The ESR candidates:
- Must be, at the time of recruitment by the host organisation, in the first four years (full-time equivalent) of their research careers and have not yet been awarded a doctoral degree. This is measured from the date when they obtained the degree which would formally entitle them to embark on a doctorate, either in the country in which the degree was obtained or in the country in which the research training is provided, irrespective of whether or not a doctorate is envisaged.
- For ESR (PhD) positions, at the starting time of the positions the candidates must have completed the courses that would have allowed them to enroll in a doctorate program in the country offering the position.

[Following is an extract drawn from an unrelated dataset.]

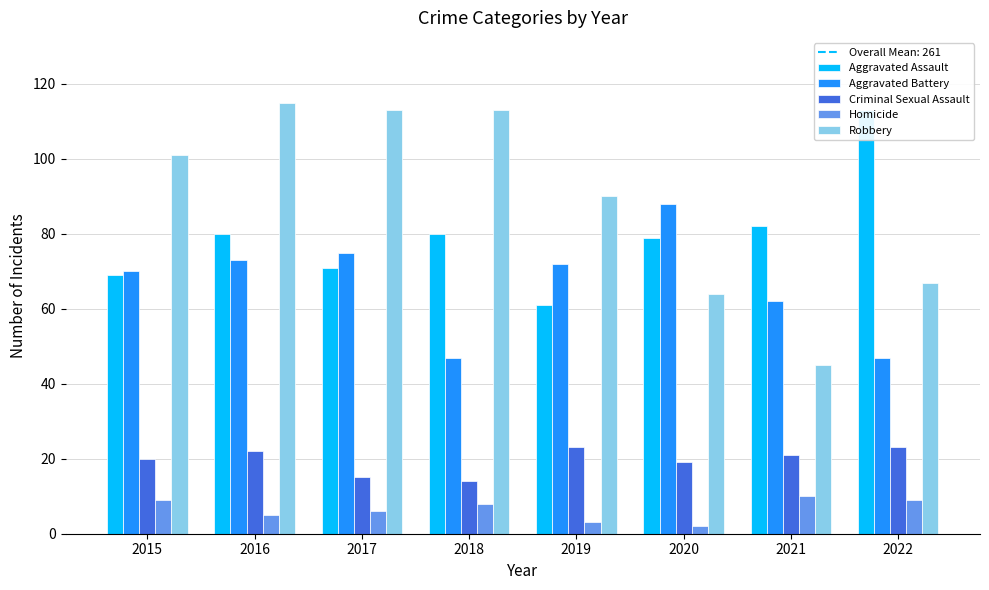

At which label is Aggravated Battery closest to 67?

2015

Mobility rule: At the time of recruitment by the host organisation, the canditates (ESRs and ERs) must not have resided or carried out their main activity (work, studies, etc) in the country of their host organisation for more than 12 months in the 3 years immediately prior to the reference date. Short stays such as holidays and/or compulsory national service are not taken into account.

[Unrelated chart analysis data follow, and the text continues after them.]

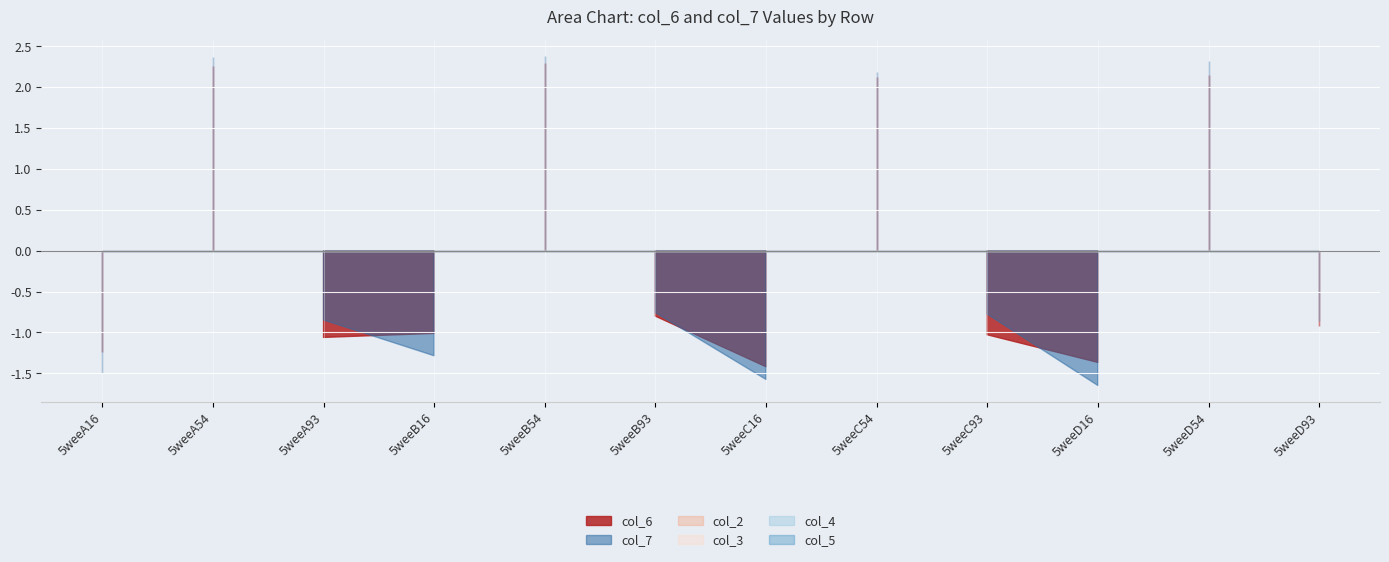

How many lines are shown in the chart?

6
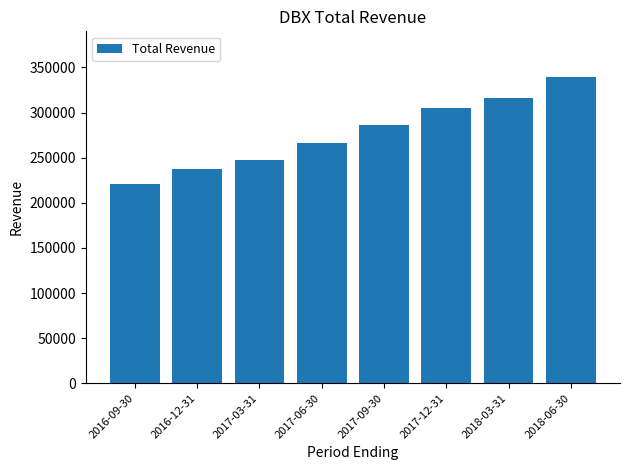

Is it true that the value at 2018-03-31 is 316300?

True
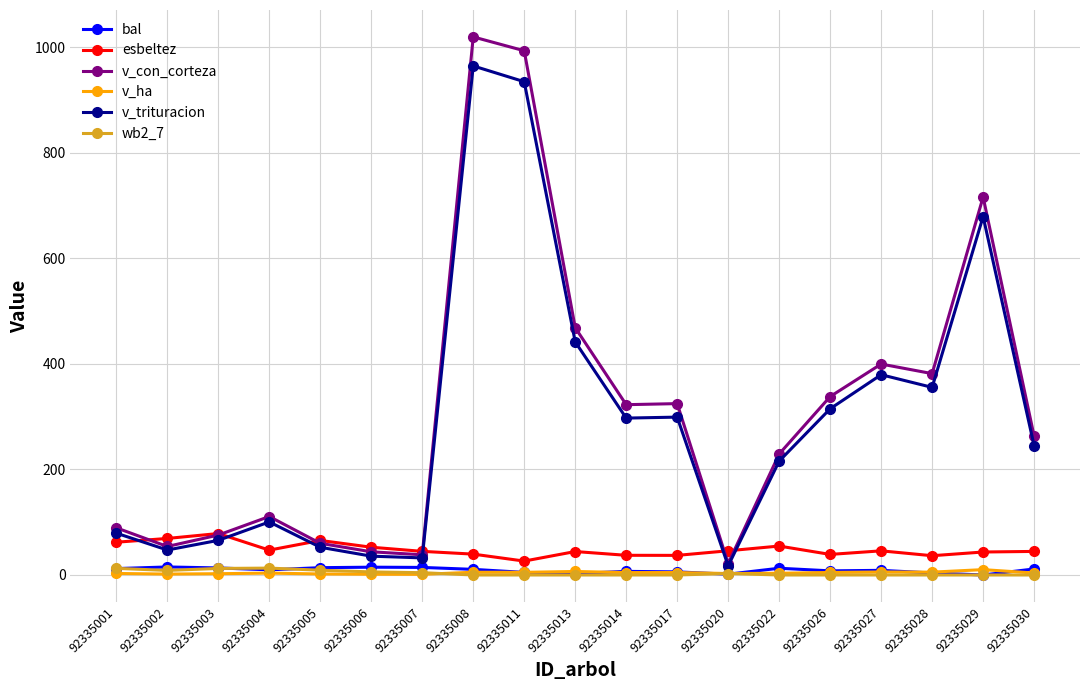

At which label does v_trituracion reach its peak?

92335008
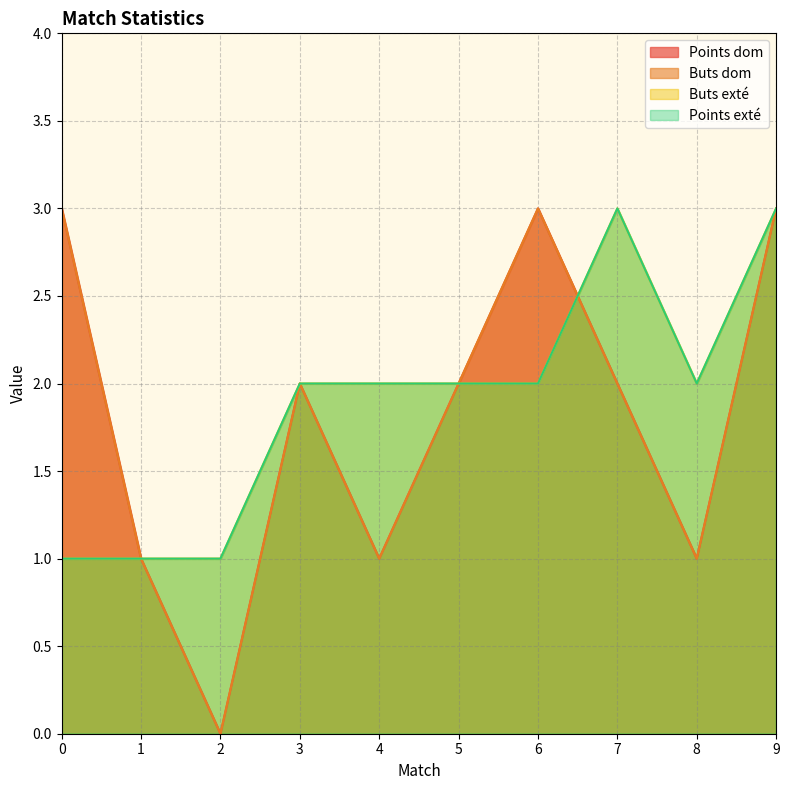

At which category is the sum across all series the highest?

9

The partners are taking the responsibility that the ESR, enrolled as PhD students in their place, will be financed until the completion of their PhD by means if needed of co-financing; the additional needed funds will be provided by the host institution means or by another Insitute in the network or outside the network (co-tutoring) with which the INFIERI host Instituion is collaborating. In France and Italy the PhD duration is 3 years long, while this is 4 years long in Netherlands, Portugal, Spain and UK and many other places in the world. Likewise the minimum duration of 2 years is ensured for the ER positions.

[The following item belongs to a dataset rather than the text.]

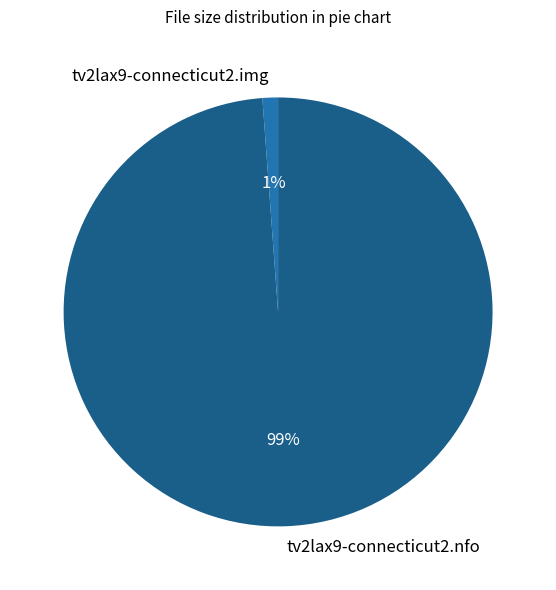

True or false: tv2lax9-connecticut2.nfo accounts for 89% of the total.

False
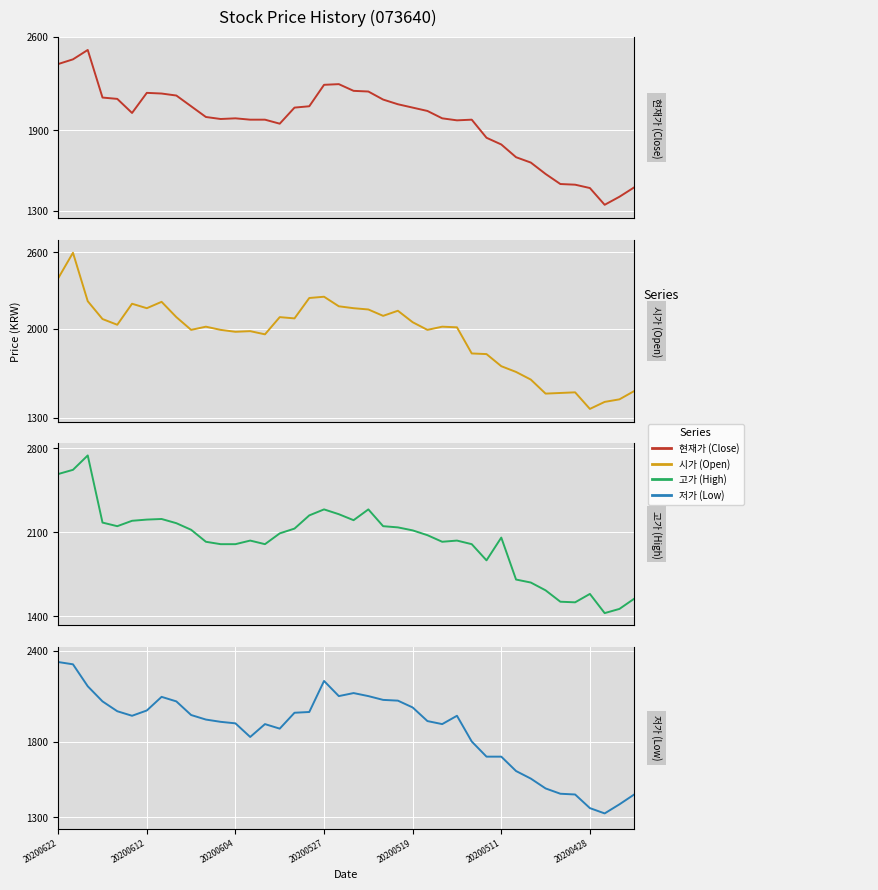

What is the sum of all 고가 (High) values?

81220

Simultaneous applications to several positions are possible, indicating an order of preference. Some positions may be co-tutored by two nodes; the Host Institutions refers to the responsible node for each position.
Equal opportunity: The Network is pursuying an Equal Opportunity policy, addressing not only gender balance, but also broader issues, such as handicapped researchers, life-work balance, culture diversity and family obligations.